MLA for Drumheller-Stettler
- In office 2007–2012
- Preceded by: Shirley McClellan
- Succeeded by: Rick Strankman

Minister of Tourism, Parks and Recreation in the Alberta government
- In office October 12, 2011 – May 8, 2012
- Preceded by: Cindy Ady
- Succeeded by: Christine Cusanelli

Former Minister of Infrastructure in the Alberta government
- In office March 12, 2008 – October 12, 2011
- Preceded by: Luke Ouellette
- Succeeded by: Jeff Johnson

Personal details
- Born: John Ralph Hayden c. 1950 (age 75–76)
- Party: Progressive Conservative
- Children: 3
- Occupation: Politician
- Website: http://www.jackhayden.ca/

= Jack Hayden (politician) =

Canadian politician

John Ralph "Jack" Hayden (born c. 1950) is a Canadian politician and former Member of the Legislative Assembly of Alberta, who represented the constituency of Drumheller-Stettler as a Progressive Conservative from 2007 to 2012.

==Political career==

Hayden was elected to his second term representing the constituents of Drumheller-Stettler with 69 per cent of the vote in the 2008 provincial election. He was appointed as Minister of Infrastructure after the election by Premier Ed Stelmach.

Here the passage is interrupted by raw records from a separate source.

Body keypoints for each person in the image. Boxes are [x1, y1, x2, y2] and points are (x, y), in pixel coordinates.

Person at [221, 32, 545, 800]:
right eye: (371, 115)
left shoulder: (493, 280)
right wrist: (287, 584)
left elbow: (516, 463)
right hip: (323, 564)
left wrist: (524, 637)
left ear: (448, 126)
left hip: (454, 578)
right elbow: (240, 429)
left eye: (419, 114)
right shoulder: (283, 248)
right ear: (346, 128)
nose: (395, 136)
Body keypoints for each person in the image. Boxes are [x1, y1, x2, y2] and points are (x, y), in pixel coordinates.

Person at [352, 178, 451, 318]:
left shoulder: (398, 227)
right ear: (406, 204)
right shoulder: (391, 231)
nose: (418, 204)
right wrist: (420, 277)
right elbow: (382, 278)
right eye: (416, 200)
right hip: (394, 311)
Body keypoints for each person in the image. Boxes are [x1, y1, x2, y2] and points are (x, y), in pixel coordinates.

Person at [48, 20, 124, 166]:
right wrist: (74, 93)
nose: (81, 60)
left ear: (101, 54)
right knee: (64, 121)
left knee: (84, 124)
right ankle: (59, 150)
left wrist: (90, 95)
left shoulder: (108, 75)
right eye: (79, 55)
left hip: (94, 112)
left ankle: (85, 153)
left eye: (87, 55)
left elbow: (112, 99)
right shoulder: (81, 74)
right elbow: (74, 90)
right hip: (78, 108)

Hayden was first elected in a 2007 by-election, winning 58 per cent of the vote, to fill a spot left vacant when Shirley McClellan, a 20-year veteran of the Legislature, resigned. In 2006, he was rural campaign chair for Premier Ed Stelmach's leadership bid.

Before entering provincial politics, Hayden was involved in municipal government. He was a councillor and reeve in the County of Stettler. Hayden was elected president of the Alberta Association of Municipal Districts and Counties in 1998, and remained president until he vacated his position are reeve in 2004.

Hayden represented rural interests on numerous committees, including Prime Minister Paul Martin's External Advisory Committee on Cities and Communities, and numerous provincial advisory boards. He was placed on the Federation of Canadian Municipalities Roll of Honour in 2006, after serving on the board of directors for six years.

==Personal life==

Hayden lives on a farm near Endiang. Jack has three grown children.

In 2002, he was awarded a Queen Elizabeth II Golden Jubilee Medal, honouring his service to community.

==Election results==

v; t; e; Alberta provincial by-election, June 12, 2007: Drumheller-Stettler
| Party | Candidate | Votes | % | ±% |
|  | Progressive Conservative | Jack Hayden | 4,180 | 57.65 | −7.37 |
|  | Liberal | Tom Dooley | 993 | 13.69 | – |
|  | Social Credit | Larry Davidson | 852 | 11.75 | 9.08 |
|  | Independent | John Rew | 519 | 7.16 | – |
|  | Alberta Alliance | Dave France | 355 | 4.90 | −8.68 |
|  | Green | Jennifer Wigmore | 249 | 3.43 | – |
|  | New Democratic | Richard Bough | 103 | 1.42 | −6.92 |
| Total |  |  | 7,251 | – | – |
| Rejected, spoiled, and declined |  |  | 13 | 25 | 3 |
| Eligible electors / turnout |  |  | 22,509 | 32.31 | – |
|  | Progressive Conservative hold |  | Swing |  | −10.53 |
Source(s) Alberta. Chief Electoral Officer (2007). Report on the June 12, 2007 By-elections: Calgary-Elbow & Drumheller-Stettler (Report). Edmonton: Legislative Assembly of Alberta; Chief Electoral Officer. Retrieved April 20, 2021.

v; t; e; 2008 Alberta general election: Drumheller-Stettler
| Party | Candidate | Votes | % | ±% |
|  | Progressive Conservative | Jack Hayden | 6,986 | 68.90% | 11.25% |
|  | Liberal | Tom Dooley | 1,463 | 14.43% | 0.73% |
|  | Wildrose Alliance | Dave France | 1,062 | 10.47% | 5.57% |
|  | Green | Amanda Bolton | 353 | 3.48% | 0.05% |
|  | New Democratic | Richard Bough | 276 | 2.72% | 1.30% |
| Total |  |  | 10,140 | – | – |
| Rejected, spoiled, and declined |  |  | 27 | 7 | 1 |
| Eligible electors / turnout |  |  | 23,268 | 43.73% | – |
|  | Progressive Conservative hold |  | Swing |  | 5.99% |
Source(s) Office of the Chief Electoral Officer (2008). The Report on the March 3, 2008 Provincial General Election of the Twenty-Seventh Legislative Assembly. Edmonton: Alberta Legislative Assembly. pp. 402–407. ISSN 1483-1171. Retrieved November 11, 2020.